Tex. Fin. Code § 371.167(a). This language does not indicate clearly or plainly that the Legislature intended to replace a pledgor's common-law remedies with the exclusive remedy of a like-kind replacement. To the contrary, the statute's language suggests that the Legislature sought to expand the protections afforded consumers, not contract them. Imposing upon pawnbrokers a mandatory duty to replace lost or damaged property with like-kind merchandise and subjecting that replacement to the Commissioner's approval is not inconsistent with a pledgor's common-law remedies.
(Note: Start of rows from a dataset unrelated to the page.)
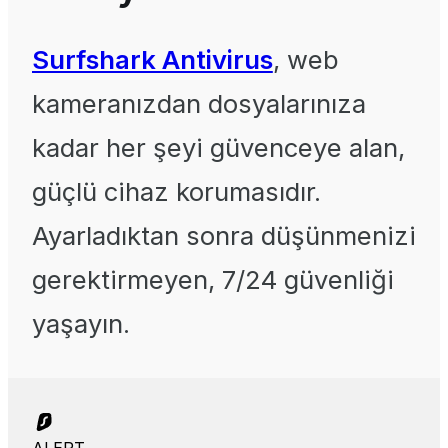
Surfshark Antivirus
, web
kameranızdan dosyalarınıza
kadar her şeyi güvenceye alan,
güçlü cihaz korumasıdır.
Ayarladıktan sonra düşünmenizi
gerektirmeyen, 7/24 güvenliği
yaşayın.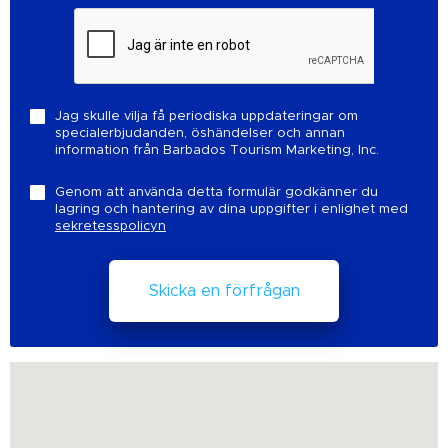
Jag skulle vilja få periodiska uppdateringar om
specialerbjudanden, öshändelser och annan
information från Barbados Tourism Marketing, Inc.
Genom att använda detta formulär godkänner du
lagring och hantering av dina uppgifter i enlighet med
sekretesspolicyn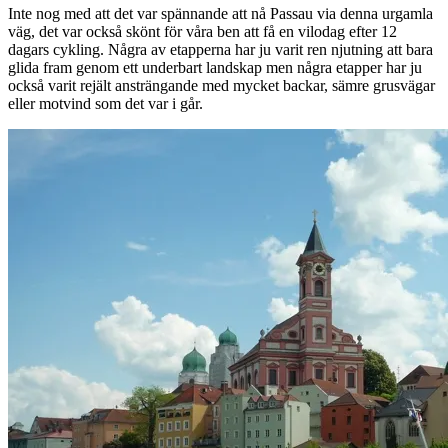
Inte nog med att det var spännande att nå Passau via denna urgamla
väg, det var också skönt för våra ben att få en vilodag efter 12
dagars cykling. Några av etapperna har ju varit ren njutning att bara
glida fram genom ett underbart landskap men några etapper har ju
också varit rejält ansträngande med mycket backar, sämre grusvägar
eller motvind som det var i går.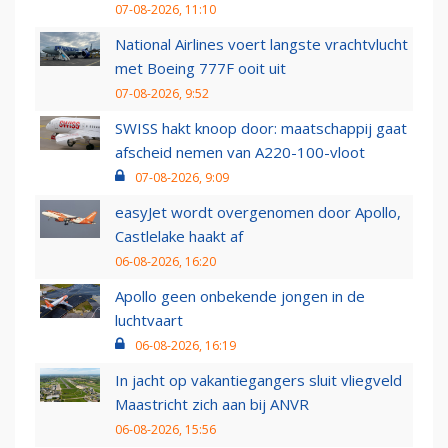
07-08-2026, 11:10
National Airlines voert langste vrachtvlucht
met Boeing 777F ooit uit
07-08-2026, 9:52
SWISS hakt knoop door: maatschappij gaat
afscheid nemen van A220-100-vloot
07-08-2026, 9:09
easyJet wordt overgenomen door Apollo,
Castlelake haakt af
06-08-2026, 16:20
Apollo geen onbekende jongen in de
luchtvaart
06-08-2026, 16:19
In jacht op vakantiegangers sluit vliegveld
Maastricht zich aan bij ANVR
06-08-2026, 15:56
As the court of appeals recognized, the Legislature likely intended to provide a system of recourse for pawn transactions involving small amounts for which the expense of a civil suit would not be economically feasible. See 982 S.W.2d at 622; cf. Juneman v. Franklin, 3 S.W. 562, 563 (Tex. 1887) (holding that statute creating forcible entry and detainer action in justice of the peace court did not impliedly abrogate landlord's common-law remedies, but created additional summary method of regaining possession of premises); Holmans, 914 S.W.2d at 192 (holding that Payday Law provided alternative administrative remedy to enforce wage claims that would often be too small to justify the expense of a civil suit).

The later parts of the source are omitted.